Aan het einde van deze blog zal ik jullie de tekst uit het evangelie van Lucas aanbieden. Als ik mijn blog met een bijbeltekst begin, haken een aantal mensen al dadelijk af.

Dat is natuurlijk spijtig en met mijn aard heb ik de neiging om daar kwaad om te worden, maar het is natuurlijk ook wel begrijpelijk: waar zouden de mensen geleerd hebben om zo ’n tekst te lezen en te begrijpen ?

Het gaat hier immers om teksten die geschreven zijn in een Joodse cultuur van tweeduizend jaar geleden in het Midden-Oosten. 

Nu heeft deze oude cultuur onze cultuur van nu natuurlijk wel sterk mee vorm gegeven, maar ook andere culturen – de Griekse en Romeinse – zijn medebepalend geweest en sinds de tweede helft van vorige eeuw is een eigenlijk kleine kliek van zogenaamde vrijzinnigen er in geslaagd om zijn ideologie in onze cultuur te laten doordringen, daarin bouwend op de benedenmenselijke ideologie van het kapitalisme en de verlokking van het consumentisme. Voor mijn part vervang je kapitalisme ook door marxisme, maar dat marxisme heeft hier geen rol van betekenis gespeeld.

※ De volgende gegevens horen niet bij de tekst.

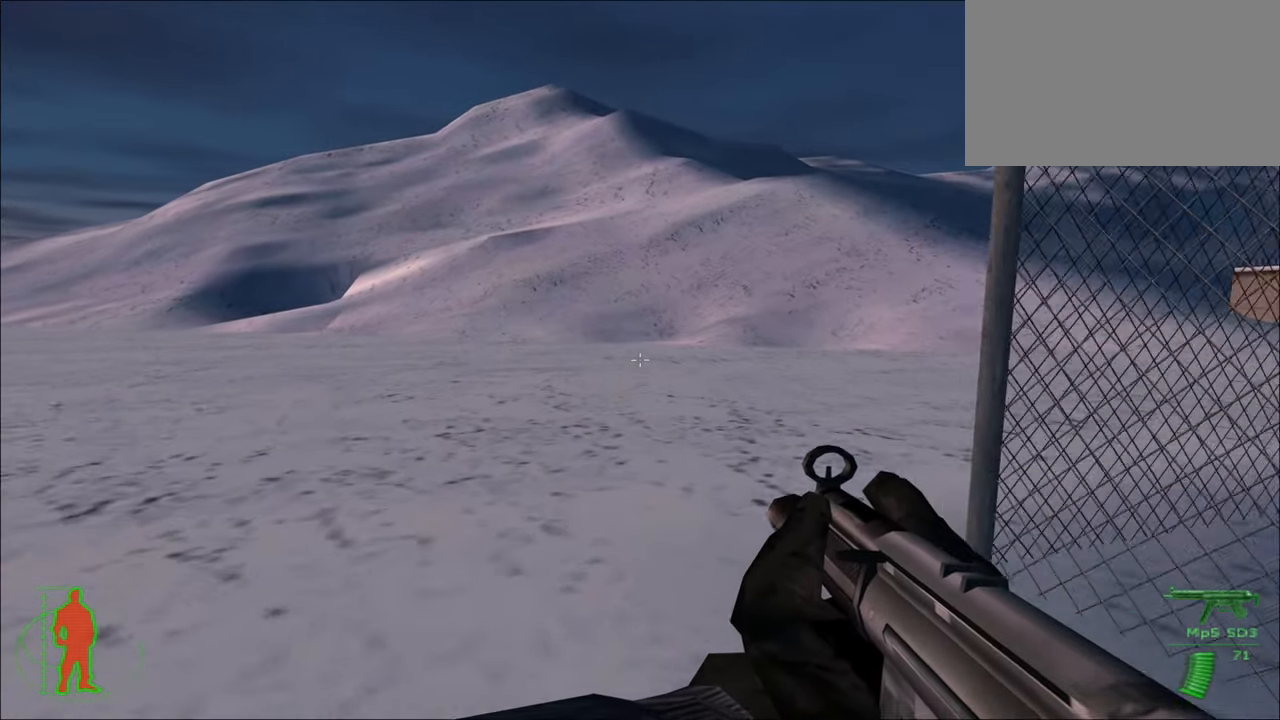
{"keys": ["w"], "mouse": [], "mouse_move": "still", "events": []}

Een en ander heeft er ook toe geleid dat zeker ook hoogopgeleiden niet meer in staat zijn tot contextueel lezen of denken. Het wokisme is daar een extreem uitvloeisel van.

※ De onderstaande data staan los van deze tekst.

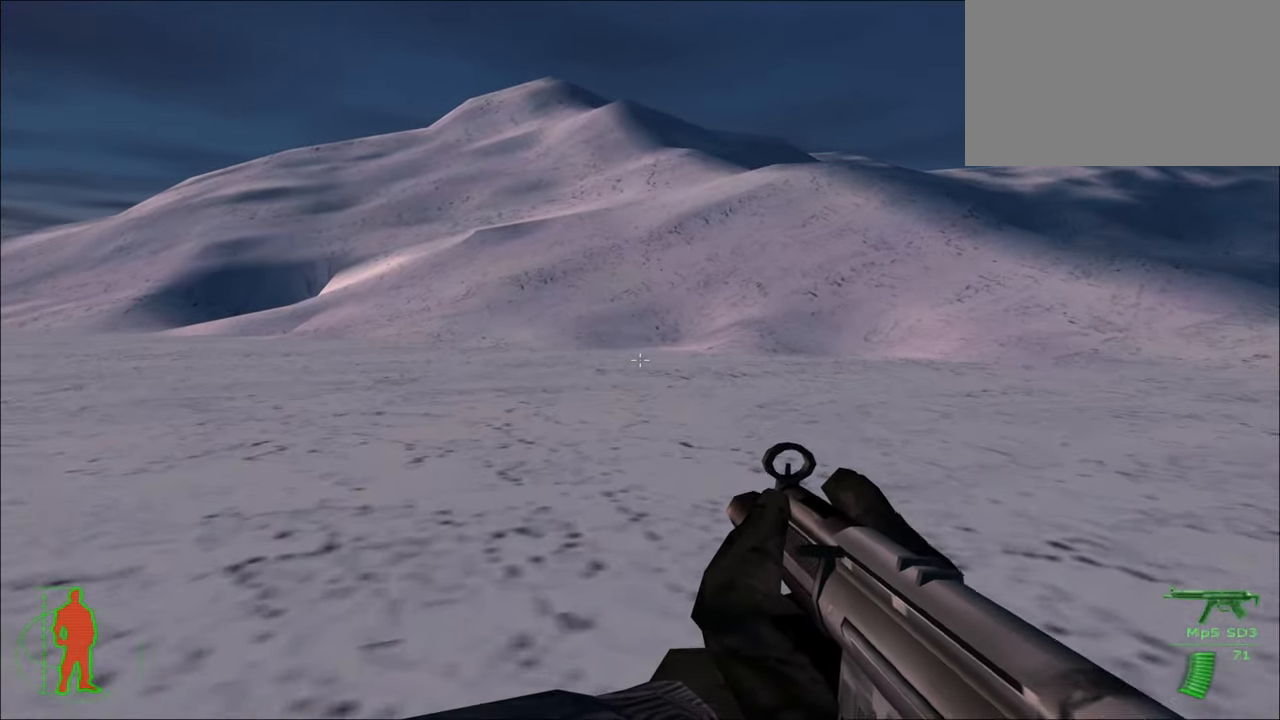
{"keys": ["w"], "mouse": [], "mouse_move": "still", "events": []}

Wie een tekst uit een andere tijd en cultuur wil lezen moet in staat zijn tot contextueel lezen.

Zo loopt de massa, geleid door die hoogopgeleiden dus vrolijk voorbij die bron van enorme spirituele rijkdom die de evangelies zijn. Die massa heeft zelfs geen benul meer van wat spiritualiteit is.

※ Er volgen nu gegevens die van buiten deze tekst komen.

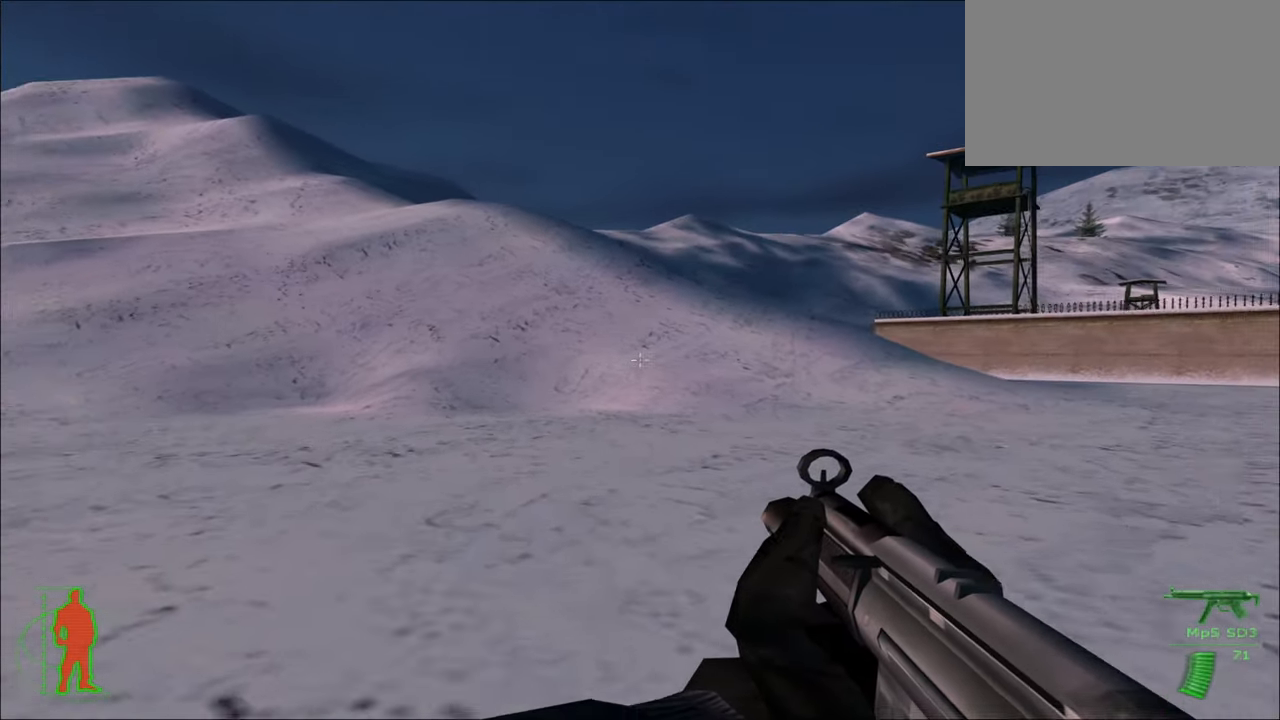
{"keys": ["w"], "mouse": [], "mouse_move": "still", "events": []}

En dus is in deze tijd niet meer mogelijk wat in de tijd van Jezus wel leefde: “In die tijd toen het volk vol verwachting was …”

Vol verwachting” betekent hoop op goeds in de toekomst. Wij leven enkel nog met angst voor de toekomst.

Die hoop op de toekomst beleefden de Joden toen in het doopsel.

De doopliturgie is verschraald tot het gieten van wat water, maar oorspronkelijk was het een echte onderdompeling. Paulus vergelijkt het met een begrafenis van de oude mens. Om van de ene metafoor op de andere te springen: en na die begrafenis van de oude mens duikt uit het water een nieuwe gereinigde mens op.

Zonder die nieuwe mens is de verwachting zinloos en rest enkel de angst.

De vrijzinnige kliek is er in geslaagd om de idee van  een nieuwe mens ten grave te dragen. De mens is de mens en daarmee uit.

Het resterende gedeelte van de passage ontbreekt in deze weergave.